(Written instruction 1) Can you extract, word for word, the passage of the essay on Torah society below that runs from "Seeing that society" to "from the Torah."?

>> BEGIN Extract to read

One Torah For All

One Torah shall be to him that is home-born, and unto the stranger that sojourneth among you.
Exodus 12:49

Understanding Torah Society
Part 1 – An Introduction

Mattithyah (Matthew) 22:39
“You shall love your neighbor as yourself.”

One question that seems to arise in nearly any discussion of Torah communal living is what type of structure, i.e., what type of government, is called for according to Scripture. Please consider what Mike Donnelly, an attorney with Home School Legal Defense Association, has to say about government and society: “State and society are not necessarily – in fact are not usually – synonymous. Indeed, a government’s interest in expanding its power may very well be at odds with the people’s interest in freedom.”[1] Surprising as it may seem, the respective government of any given society is nearly always at odds with, or in opposition to, the society which it governs. This is true whether one is discussing a political (state) government or some type of religious government. A respective government and society may not begin this way, i.e., be at odds with one another, but given enough time the government will become an entity unto itself wholly separate from the society which it governs. When this happens the government becomes a society unto itself. Thus, the governmental society will see the society-at-large as a threat and attempt to regulate it to its own end, attempting to make the society-at-large its slave.

Seeing that society and government are not synonymous may be such a new concept to many that it may take some serious contemplation to see the validity of this position. However, once one does see it, then one can begin to grasp what one finds in the Torah for a Torah based society, which in fact does not call for any government at all. What? We will make every attempt to thoroughly examine this question and show that a society based solely upon Torah does not need any government, yea, cannot have any government to function properly. That is, government in the common human sense of understanding.

This is more than just a matter of semantics, even though there are plenty of questions involving semantics that will need to be addressed in this study. Let us begin with the following passage about kings from the Torah.

Devarim (Deuteronomy) 17:14
“When you have come into the land which YHWH your Elohim gives you, and shall possess it, and shall dwell therein, and shall say, ‘I will set a king over me, like all the nations that are round about me;’”

Yes, YHWH through His Torah does provide for Israel to set a king over themselves. One might say, “Well, isn’t that a form of government?” And he would be correct in thinking such a thing. However, just because Torah provides for something like a king, does not mean that Israel should actually have such a thing like a king. It is important to note that it is Israel who decides to set a king over herself, not YHWH. YHWH does not need to decide to be the king over Israel since He is already her king. Let us prayerfully consider YHWH’s view on the matter of Israel setting a king over herself.

Sh’muel Aleph (1st Samuel) 8:7
And YHWH said to Sh’muel, “Hearken unto the voice of the people in all that they say unto you; for they have not rejected you, but they have rejected Me, that I should not be king over them.”

>> END Extract to read
>> BEGIN Supplied material

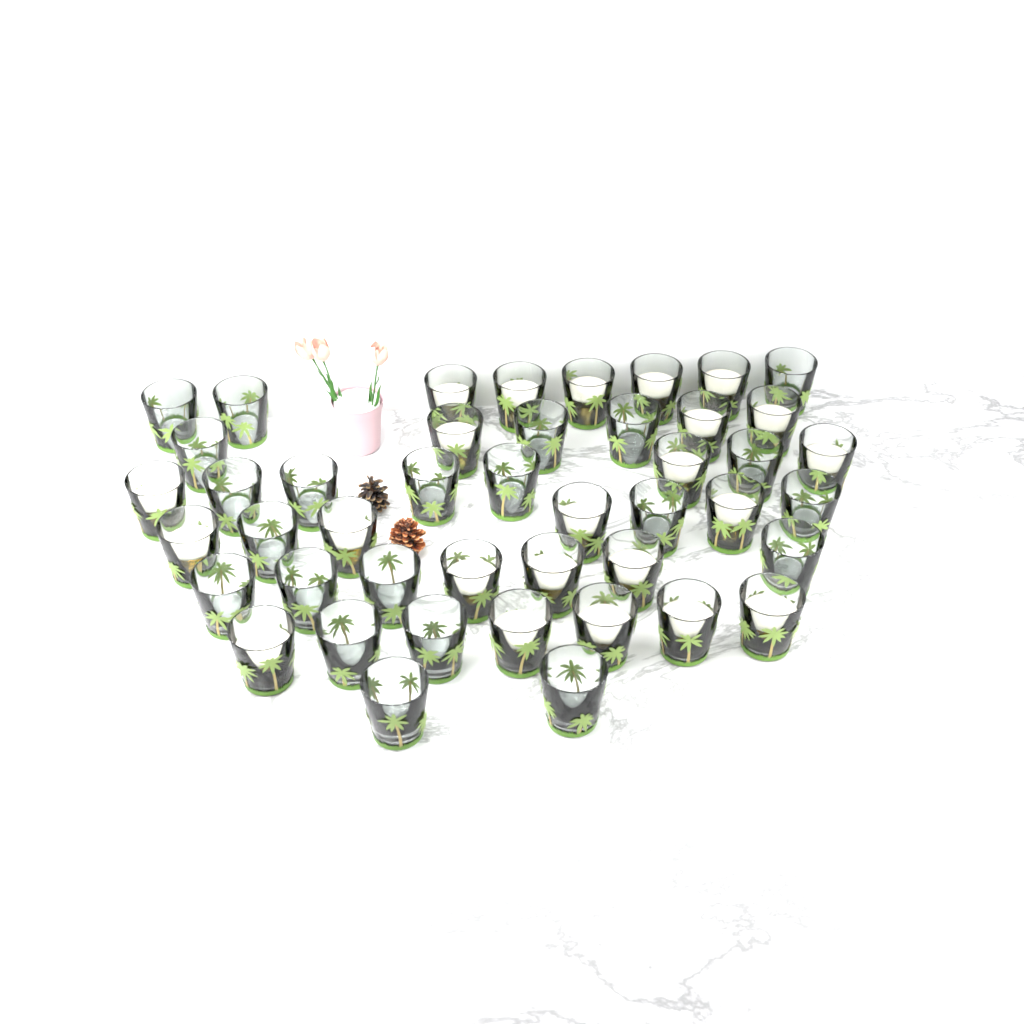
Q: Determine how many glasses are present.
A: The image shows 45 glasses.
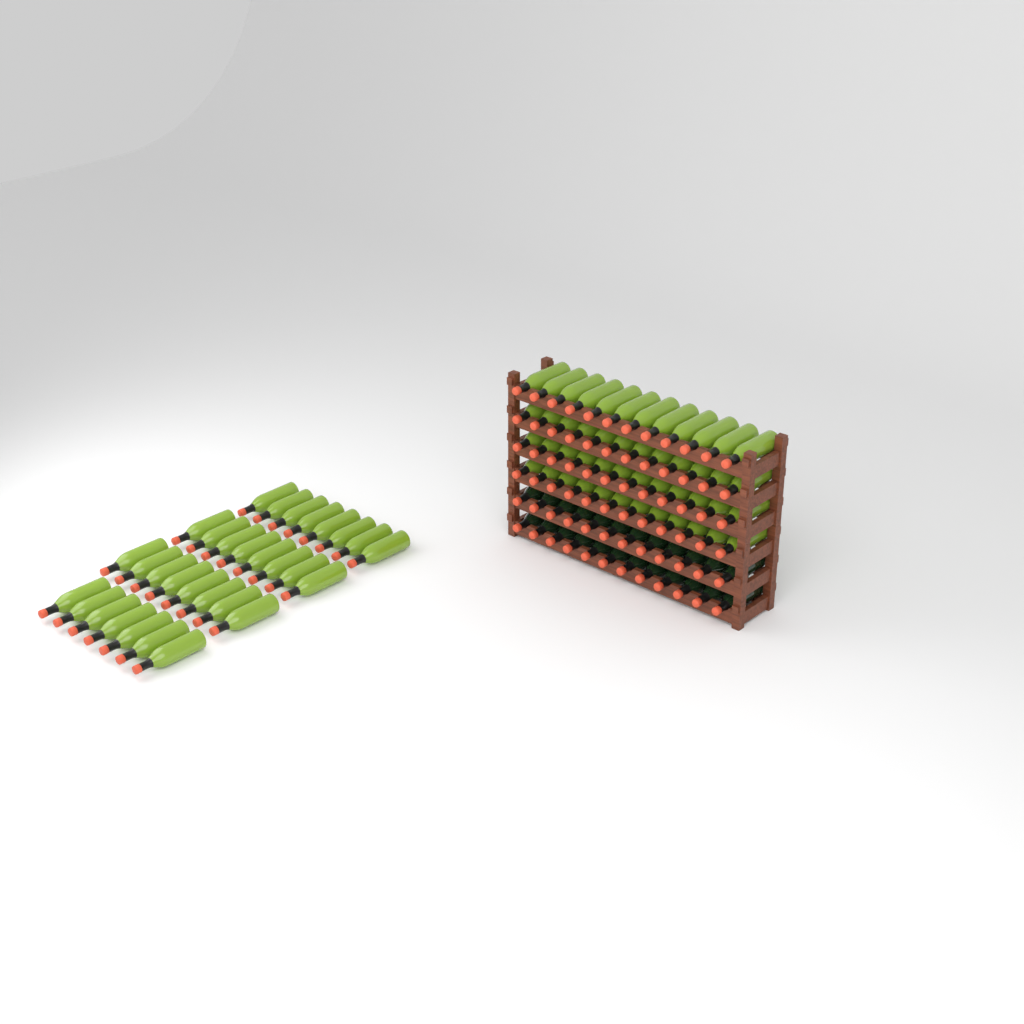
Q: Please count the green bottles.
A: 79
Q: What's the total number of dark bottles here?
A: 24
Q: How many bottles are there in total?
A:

>> END Supplied material

(Written instruction 2) Would you copy every line of the records above without changes, leaving the pictures out of your answer?

(Task result 1)
Seeing that society and government are not synonymous may be such a new concept to many that it may take some serious contemplation to see the validity of this position. However, once one does see it, then one can begin to grasp what one finds in the Torah for a Torah based society, which in fact does not call for any government at all. What? We will make every attempt to thoroughly examine this question and show that a society based solely upon Torah does not need any government, yea, cannot have any government to function properly. That is, government in the common human sense of understanding.

This is more than just a matter of semantics, even though there are plenty of questions involving semantics that will need to be addressed in this study. Let us begin with the following passage about kings from the Torah.

(Task result 2)
Q: Determine how many glasses are present.
A: The image shows 45 glasses.
Q: Please count the green bottles.
A: 79
Q: What's the total number of dark bottles here?
A: 24
Q: How many bottles are there in total?
A:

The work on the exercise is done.